Cross-correlation of 5 time series (distance) and interpretation

I would appreciate some input in this a lot!
I have data for 5 time series (an example of 1 step in the series is in the plot below), where each step in the series is a vertical profile of species sightings in the ocean which were investigated 6h apart. All 5 steps are spaced vertically by 0.1m (and the 6h in time).
What I want to do is calculate the multivariate cross-correlation between all series in order to find out at which lag the profiles are most correlated and stable over time.
Profile example:
I find the documentation in R on that not so great, so what I did so far is use the package MTS with the ccm function to create cross correlation matrices. However, the interpretation of the figures is rather difficult with sparse documentation. I would appreciate some help with that a lot.
Data example:
http://pastebin.com/embed_iframe.php?i=8gdAeGP4
Save in file cross_correlation_stack.csv or change as you wish.
library(dplyr)
library(MTS)
library(data.table)
d1 <- file.path('cross_correlation_stack.csv')
d2 = read.csv(d1)
# USING package MTS
mod1<-ccm(d2,lag=1000,level=T)
#USING base R
acf(d2,lag.max=1000)
# MQ plot also from MTS package
mq(d2,lag=1000)
Which produces this (the ccm command):
This:
and this:
In parallel, the acf command from above produces this:
My question now is if somebody can give some input in whether I am going in the right direction or are there better suited packages and commands?
Since the default figures don't get any titles etc. What am I looking at, specifically in the ccm figures?
The ACF command was proposed somewhere, but can I use it here? In it's documentation it says ... calculates autocovariance or autocorrelation... I assume this is not what I want. But then again it's the only command that seems to work multivariate. I am confused.
The plot with the significance values shows that after a lag of 150 (15 meters) the p values increase. How would you interpret that regarding my data? 0.1 intervals of species sightings and many lags up to 100-150 are significant? Would that mean something like that peaks in sightings are stable over the 5 time-steps on a scale of 150 lags aka 15 meters?
In either way it would be nice if somebody who worked with this before can explain what I am looking at! Any input is highly appreciated!
You can use the base R function ccf(), which will estimate the cross-correlation function between any two variables x and y. However, it only works on vectors, so you'll have to loop over the columns in d1. Something like:
cc <- vector("list",choose(dim(d1)[2],2))
par(mfrow=c(ceiling(choose(dim(d1)[2],2)/2),2))
cnt <- 1
for(i in 1:(dim(d1)[2]-1)) {
for(j in (i+1):dim(d1)[2]) {
cc[[cnt]] <- ccf(d1[,i],d1[,j],main=paste0("Cross-correlation of ",colnames(d1)[i]," with ",colnames(d1)[j]))
cnt <- cnt + 1
}
}
This will plot each of the estimated CCF's and store the estimates in the list cc.

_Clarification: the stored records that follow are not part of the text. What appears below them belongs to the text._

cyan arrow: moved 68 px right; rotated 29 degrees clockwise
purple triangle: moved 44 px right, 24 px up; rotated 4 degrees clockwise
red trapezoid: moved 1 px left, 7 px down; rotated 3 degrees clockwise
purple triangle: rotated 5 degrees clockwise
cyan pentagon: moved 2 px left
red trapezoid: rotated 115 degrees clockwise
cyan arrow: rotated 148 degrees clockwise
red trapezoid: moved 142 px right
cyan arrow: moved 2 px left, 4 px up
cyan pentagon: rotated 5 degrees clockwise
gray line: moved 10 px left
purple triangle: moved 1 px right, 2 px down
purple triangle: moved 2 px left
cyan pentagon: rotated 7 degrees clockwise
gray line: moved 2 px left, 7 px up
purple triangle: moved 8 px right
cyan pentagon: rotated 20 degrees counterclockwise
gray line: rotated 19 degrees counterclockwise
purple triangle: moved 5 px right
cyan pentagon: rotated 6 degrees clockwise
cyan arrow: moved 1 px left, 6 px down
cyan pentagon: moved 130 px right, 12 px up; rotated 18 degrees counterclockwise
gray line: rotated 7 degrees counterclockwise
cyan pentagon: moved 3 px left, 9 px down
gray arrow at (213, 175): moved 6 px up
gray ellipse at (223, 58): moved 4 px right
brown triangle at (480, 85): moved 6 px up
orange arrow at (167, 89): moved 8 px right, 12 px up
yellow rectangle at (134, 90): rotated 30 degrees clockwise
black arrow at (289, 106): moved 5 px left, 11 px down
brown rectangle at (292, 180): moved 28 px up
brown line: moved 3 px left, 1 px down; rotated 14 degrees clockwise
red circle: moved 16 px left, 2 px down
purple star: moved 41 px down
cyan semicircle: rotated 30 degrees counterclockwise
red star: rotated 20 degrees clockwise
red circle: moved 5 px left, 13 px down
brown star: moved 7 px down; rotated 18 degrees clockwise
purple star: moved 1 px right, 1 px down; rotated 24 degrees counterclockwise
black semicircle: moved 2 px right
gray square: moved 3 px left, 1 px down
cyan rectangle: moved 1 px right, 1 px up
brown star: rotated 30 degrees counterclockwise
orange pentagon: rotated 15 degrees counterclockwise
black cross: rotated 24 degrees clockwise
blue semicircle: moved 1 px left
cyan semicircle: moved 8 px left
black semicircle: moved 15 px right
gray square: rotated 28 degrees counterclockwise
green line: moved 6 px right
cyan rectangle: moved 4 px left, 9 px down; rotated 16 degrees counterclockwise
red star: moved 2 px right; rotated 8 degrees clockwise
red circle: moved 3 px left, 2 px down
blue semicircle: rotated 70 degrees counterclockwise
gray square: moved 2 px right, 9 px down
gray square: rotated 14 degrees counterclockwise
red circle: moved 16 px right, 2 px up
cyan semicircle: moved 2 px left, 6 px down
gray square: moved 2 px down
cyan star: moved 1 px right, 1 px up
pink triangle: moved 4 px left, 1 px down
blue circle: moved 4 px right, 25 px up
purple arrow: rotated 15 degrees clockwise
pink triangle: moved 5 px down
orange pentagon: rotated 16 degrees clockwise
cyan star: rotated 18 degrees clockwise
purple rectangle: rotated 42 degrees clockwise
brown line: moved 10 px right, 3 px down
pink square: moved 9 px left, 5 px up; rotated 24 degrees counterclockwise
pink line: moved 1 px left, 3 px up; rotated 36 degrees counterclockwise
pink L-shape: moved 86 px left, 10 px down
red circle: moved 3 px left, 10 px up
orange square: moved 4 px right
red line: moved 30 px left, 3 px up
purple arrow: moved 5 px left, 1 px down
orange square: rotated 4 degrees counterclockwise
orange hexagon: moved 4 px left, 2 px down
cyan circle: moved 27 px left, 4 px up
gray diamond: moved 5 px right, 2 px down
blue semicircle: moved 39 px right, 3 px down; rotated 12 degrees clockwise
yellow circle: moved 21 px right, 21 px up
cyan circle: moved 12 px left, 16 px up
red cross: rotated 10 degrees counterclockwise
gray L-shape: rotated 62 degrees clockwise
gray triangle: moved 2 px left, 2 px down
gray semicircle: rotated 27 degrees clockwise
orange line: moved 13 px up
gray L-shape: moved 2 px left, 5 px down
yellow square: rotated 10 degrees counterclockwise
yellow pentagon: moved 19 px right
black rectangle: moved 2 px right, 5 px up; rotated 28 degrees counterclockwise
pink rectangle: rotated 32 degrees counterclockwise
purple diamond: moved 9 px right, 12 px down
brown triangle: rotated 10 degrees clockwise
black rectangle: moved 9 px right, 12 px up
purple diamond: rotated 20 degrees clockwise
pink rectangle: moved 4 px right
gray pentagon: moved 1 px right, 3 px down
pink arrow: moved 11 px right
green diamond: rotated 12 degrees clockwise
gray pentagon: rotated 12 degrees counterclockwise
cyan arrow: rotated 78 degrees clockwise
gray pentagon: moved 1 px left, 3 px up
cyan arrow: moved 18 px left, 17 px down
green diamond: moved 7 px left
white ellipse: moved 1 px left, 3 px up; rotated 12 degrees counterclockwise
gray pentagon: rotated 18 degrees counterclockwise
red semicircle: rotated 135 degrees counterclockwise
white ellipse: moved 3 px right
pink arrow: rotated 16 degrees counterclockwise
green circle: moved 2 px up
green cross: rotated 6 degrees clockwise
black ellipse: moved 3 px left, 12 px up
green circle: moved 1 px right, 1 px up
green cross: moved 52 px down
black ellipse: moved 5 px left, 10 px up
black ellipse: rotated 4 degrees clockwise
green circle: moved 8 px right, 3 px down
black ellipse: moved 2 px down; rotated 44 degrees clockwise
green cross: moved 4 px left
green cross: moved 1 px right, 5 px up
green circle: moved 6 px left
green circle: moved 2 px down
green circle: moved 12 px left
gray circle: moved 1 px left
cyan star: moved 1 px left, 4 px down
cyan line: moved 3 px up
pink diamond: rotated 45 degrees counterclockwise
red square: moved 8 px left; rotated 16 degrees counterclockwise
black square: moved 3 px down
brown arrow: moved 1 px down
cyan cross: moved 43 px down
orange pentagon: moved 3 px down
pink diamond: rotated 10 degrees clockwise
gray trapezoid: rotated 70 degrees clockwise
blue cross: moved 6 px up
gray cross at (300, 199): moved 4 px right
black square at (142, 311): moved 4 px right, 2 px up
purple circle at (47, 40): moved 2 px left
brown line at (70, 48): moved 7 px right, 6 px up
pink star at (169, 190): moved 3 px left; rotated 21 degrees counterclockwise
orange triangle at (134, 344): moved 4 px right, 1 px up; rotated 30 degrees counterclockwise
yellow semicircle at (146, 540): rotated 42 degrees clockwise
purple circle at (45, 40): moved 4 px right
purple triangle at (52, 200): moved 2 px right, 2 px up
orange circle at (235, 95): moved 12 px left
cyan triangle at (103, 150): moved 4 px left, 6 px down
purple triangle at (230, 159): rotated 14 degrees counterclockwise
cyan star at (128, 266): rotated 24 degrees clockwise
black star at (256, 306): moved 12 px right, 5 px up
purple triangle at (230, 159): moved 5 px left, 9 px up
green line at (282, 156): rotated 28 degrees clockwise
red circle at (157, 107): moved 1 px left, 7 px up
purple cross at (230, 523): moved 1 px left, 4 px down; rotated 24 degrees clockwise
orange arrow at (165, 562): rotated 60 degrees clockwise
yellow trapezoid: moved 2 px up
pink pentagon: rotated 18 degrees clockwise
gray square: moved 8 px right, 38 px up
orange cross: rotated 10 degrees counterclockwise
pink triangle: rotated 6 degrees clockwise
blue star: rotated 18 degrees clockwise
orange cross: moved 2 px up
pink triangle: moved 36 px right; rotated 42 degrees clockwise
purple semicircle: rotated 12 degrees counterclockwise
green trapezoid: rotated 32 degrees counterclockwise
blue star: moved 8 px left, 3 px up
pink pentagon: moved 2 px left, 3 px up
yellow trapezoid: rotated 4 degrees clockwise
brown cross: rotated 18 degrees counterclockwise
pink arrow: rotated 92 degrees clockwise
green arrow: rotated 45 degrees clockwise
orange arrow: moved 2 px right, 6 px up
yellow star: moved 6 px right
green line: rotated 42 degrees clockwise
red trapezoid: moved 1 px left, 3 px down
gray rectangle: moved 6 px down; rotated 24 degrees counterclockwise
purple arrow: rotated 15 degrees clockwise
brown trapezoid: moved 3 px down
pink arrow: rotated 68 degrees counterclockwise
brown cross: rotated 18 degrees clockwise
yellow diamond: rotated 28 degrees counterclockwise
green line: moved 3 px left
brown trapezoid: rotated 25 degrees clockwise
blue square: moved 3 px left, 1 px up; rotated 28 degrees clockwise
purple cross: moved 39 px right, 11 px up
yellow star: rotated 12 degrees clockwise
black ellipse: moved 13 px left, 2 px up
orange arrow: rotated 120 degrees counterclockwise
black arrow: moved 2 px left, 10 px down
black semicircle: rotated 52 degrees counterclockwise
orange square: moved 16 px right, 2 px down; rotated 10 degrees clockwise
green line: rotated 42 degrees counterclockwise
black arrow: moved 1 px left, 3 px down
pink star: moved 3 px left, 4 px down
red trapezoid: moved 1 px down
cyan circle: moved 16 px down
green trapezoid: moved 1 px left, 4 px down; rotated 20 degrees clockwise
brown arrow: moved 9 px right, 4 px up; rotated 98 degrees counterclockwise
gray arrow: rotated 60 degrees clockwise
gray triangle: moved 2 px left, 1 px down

It is important to remember that the lag-k value returned by ccf(x,y) is an estimate of the correlation between x[t+k] and y[t].
All of that said, however, the ccf is only defined for data that are more-or-less normally distributed, but your data are clearly overdispersed with all of those zeroes. Therefore, lacking some adequate transformation, you should really look into other metrics of "association" such as the mutual information as estimated from entropy. I suggest checking out the R packages entropy and infotheo.